'We must be ready for the possibility of war with Iran in 10 - 15 years'

Once it receives approval, the Gideon plan will aim to transform the IDF and place war readiness at the heart of everything.

IDF chief of staff Gadi Eisenkot (R), Defense Minister Moshe Ya'alon, and Prime Minister Benjamin Netanyahu (photo credit: GPO)
IDF chief of staff Gadi Eisenkot (R), Defense Minister Moshe Ya'alon, and Prime Minister Benjamin Netanyahu
(photo credit: GPO)
The IDF must prepare for the possibility of a direct confrontation with Iran in 10 to 15 years, after the nuclear deal with the West expires, or another conflict much sooner with Hamas in Gaza, a senior source in the IDF’s Planning Directorate said on Wednesday.
The Gideon multi-year working plan (named for an earlier campaign by the Prophet Gideon in the Book of Judges), as approved by IDF Chief of Staff Lt.-Gen. Gadi Eisenkot, seeks to place war readiness and training at the heart of the IDF’s activities, as well as ensuring a sufficient supply of ammunition, fuel, and preparations for a range of potential conflicts.
The process has been aided by the fact that the IDF no longer has to plan for engaging Iran’s nuclear program in the immediate future.
The source stressed, however, that the IDF’s military force buildup would from now on be based on “capabilities, not on one specific scenario,” or a specific threat, an approach better suited to the unpredictable region surrounding Israel.
The Gideon plan seeks to ensure that “people [running the IDF] won’t say, in 10 years, that the military has wasted its time,” the source said.
The blueprint’s parameters show how senior IDF commanders, though busy coping with Palestinian terrorism on a daily basis, are thinking ahead and assessing longer-term regional threats.
They address threats posed by the growth of hybrid terrorist- guerrilla forces on Israel’s borders, the collapse of several regional states, the arms race raging among Middle Eastern countries that have thus far survived the latest chaos of uprisings in the region, and the growth of precision-guided firepower in Hezbollah’s weapons stockpiles, which underline the vulnerability of Israeli strategic sites.
Iran’s military industries are set to grow dramatically in the coming decade with the lifting of economic sanctions, and some weapons that roll off Iranian mass production lines will find their way to Tehran’s proxies in the region, particularly, Hezbollah, the source said.
Civil nuclear power programs have meanwhile also been launched in neighboring Arab countries, pointing to a potential Arab nuclear arms race with Iran in the future.
“Our strategic depth is shrinking,” said the source.
The Gideon plan, which awaits cabinet approval in the coming weeks, would institute a set of far-reaching reforms in the IDF, aimed at making it more efficient, flexible, and adaptable to emerging threats.

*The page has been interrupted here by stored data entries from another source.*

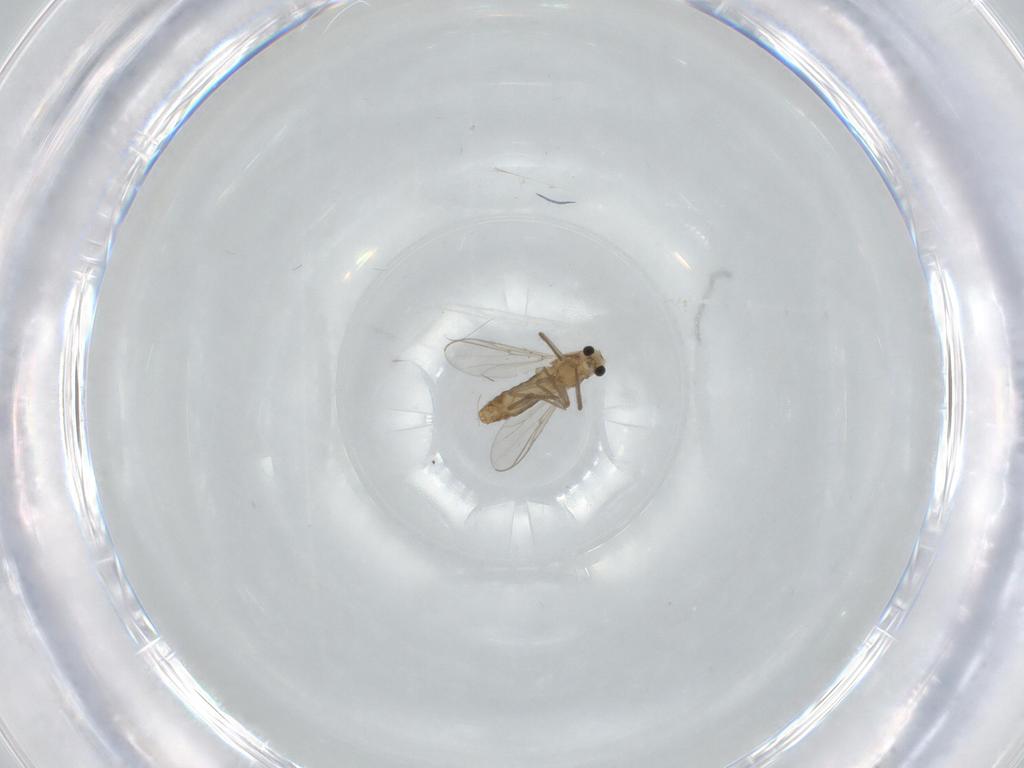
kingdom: Animalia
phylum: Arthropoda
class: Insecta
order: Diptera
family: Chironomidae
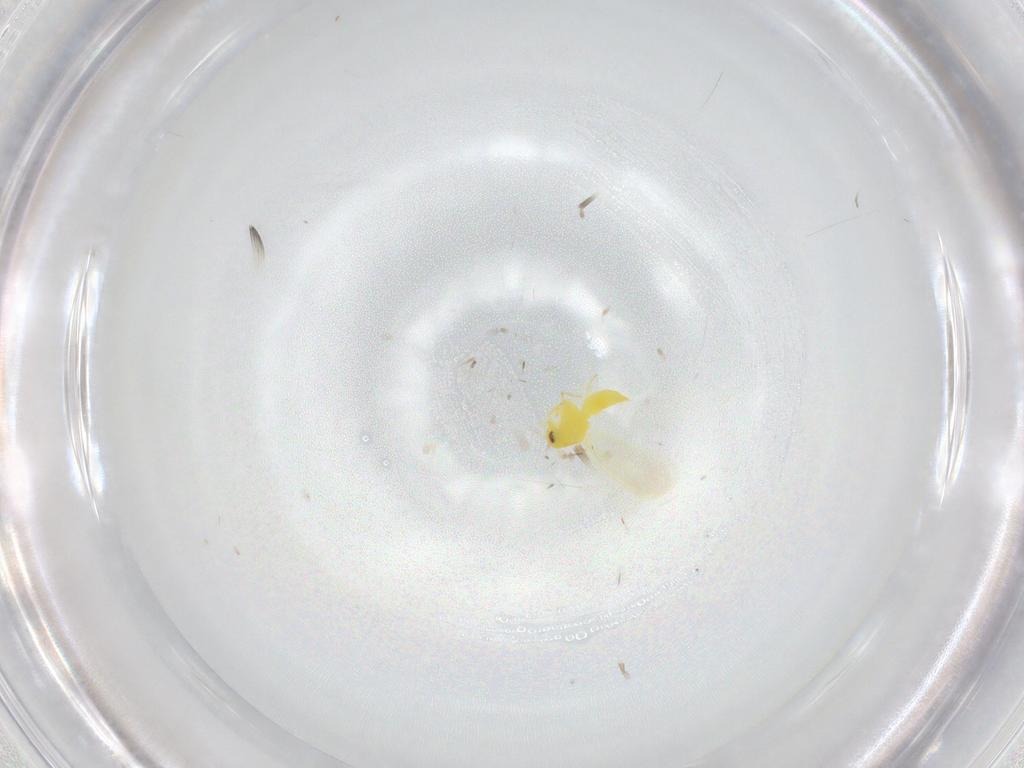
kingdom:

Budgetary fluctuations in the IDF taking place due to a vacuum left by the absence of a long-term work plan have been destructive and were a motive behind the creation of the Gideon plan, the source said.
The plan’s central aim is to prioritize the goal of war readiness and training, at the expense of future acquisitions. This means keeping ammunition warehouses and spare parts full, and maintaining a full combat training program, the source said.
“Today, our ammunition stockpiles are better than they were before Operation Protective Edge [in 2014],” the source said.
“The Ground Forces Training Center [in Tzelim, in the Negev] has seen a crazy rate of training in 2015, and this will continue,” the source also said.
Additionally, the plan will seek to develop further inter-branch connectivity, promote the IDF command and control network that can connect a fighter jet pilot with a tank crew.
The plan calls for making structural changes to eliminate duplicate, wasteful activities, such as by merging the Ground Forces with the Technological and Logistics Branch.
The plan would shrink the General Staff by 11 percent, and 40,000 career officers would be let go by 2017.
The General Staff will distribute its budgetary control powers to the IDF’s three branches, allowing greater flexibility, the source said.
In 2016, the IDF will unveil its Cyber Defense Branch, which will be separated from Military Intelligence Unit 8200, and the Israel Air Force will begin receiving its first F-35A stealth fighter jet squadron.
The planning also calls for the Israel Navy to settle for five rather than six submarines.
The Home Front Command will shut its Jerusalem district, and two reserve artillery battalions, whose equipment is too old to maintain, will also be closed.
The plan also calls for reducing the size of the IDF Beduin tracking units after an investment of hundreds of millions of shekels in border sensor technology, pending cabinet approval of the Gideon plan.
“We are carrying out continuous, daily security missions – but we have to plan ahead,” the source said.